Message: Posted by: mkiger (Jan 23, 2007 07:43PM)
There are cam and post knockdown fittings availible from woodworking stores like Rockler, you see them on cheap office furniture.
Message: Posted by: jbrandt (Jan 23, 2007 10:31PM)
Thanks very much for the ideas! I will research them and let you guys know once I make a decision. Thanks again!

- Jared
Message: Posted by: raywitko (Jan 24, 2007 07:01AM)
I use 1/8 x 1" aluminum angle on the inside with holes drilled for bolts.
Ray
Message: Posted by: magicjohn2278 (Jan 24, 2007 07:58AM)
What about the plastic fixings with a screw that are commonly used to fix kitchen units together? (Well, here in the UK at least.) They could be used inside the box and shouldn't create as much suspicion as a hinge.
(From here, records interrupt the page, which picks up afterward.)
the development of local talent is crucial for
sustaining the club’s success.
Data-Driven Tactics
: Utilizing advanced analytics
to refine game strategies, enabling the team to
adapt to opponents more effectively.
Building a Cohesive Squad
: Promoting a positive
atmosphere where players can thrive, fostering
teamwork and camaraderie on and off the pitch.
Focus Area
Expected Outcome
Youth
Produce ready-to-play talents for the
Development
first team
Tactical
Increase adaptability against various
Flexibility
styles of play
Message: Posted by: kaytracy (Jan 24, 2007 09:44AM)
What about painting the hinges to match the interior, or if fabric lined, it only takes a small extra bit to cover a hinge. The only one who should be close enough to make that out would be the person inside...
k
Message: Posted by: Silver_Fang (Jan 31, 2007 07:28AM)
You could also use heavy duty L brackets on the inside.
Message: Posted by: klefkow (Feb 9, 2007 03:51PM)
Check Rockler.com for "knockdown hardware".